• **WORK INSTRUCTION**: Below are some records; find each line that carries the word "match" and copy it.

• **TASK DATA**:
..............................

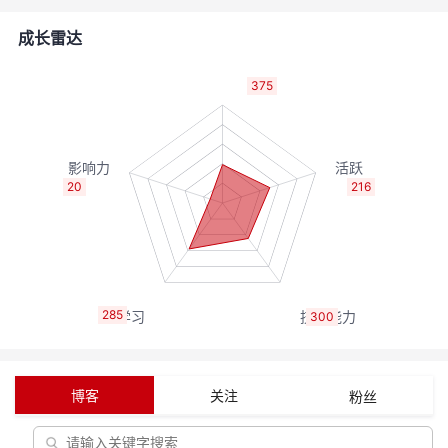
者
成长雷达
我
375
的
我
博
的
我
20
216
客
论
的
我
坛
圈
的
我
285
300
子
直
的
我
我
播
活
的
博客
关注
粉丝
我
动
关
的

..............................

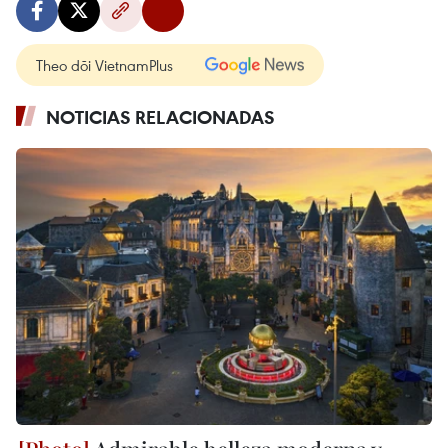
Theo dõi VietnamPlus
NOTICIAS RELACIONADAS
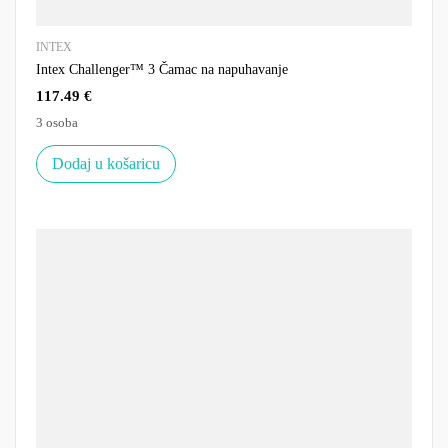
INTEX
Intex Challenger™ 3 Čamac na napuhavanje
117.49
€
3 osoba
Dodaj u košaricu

..............................

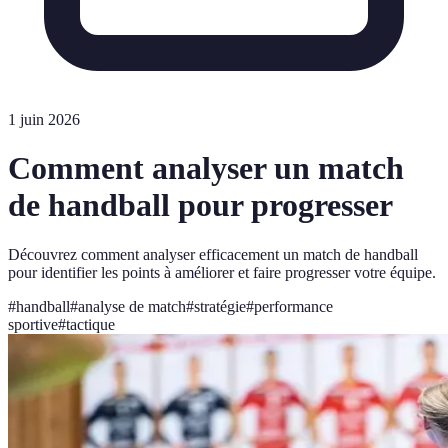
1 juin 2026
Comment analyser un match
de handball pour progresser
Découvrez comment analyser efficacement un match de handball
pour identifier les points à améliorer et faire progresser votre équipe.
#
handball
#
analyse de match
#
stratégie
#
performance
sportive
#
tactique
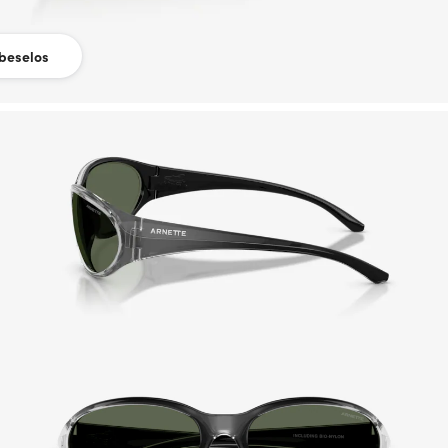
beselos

..............................

• **YOUR SOLUTION**:
Comment analyser un match
Découvrez comment analyser efficacement un match de handball
analyse de match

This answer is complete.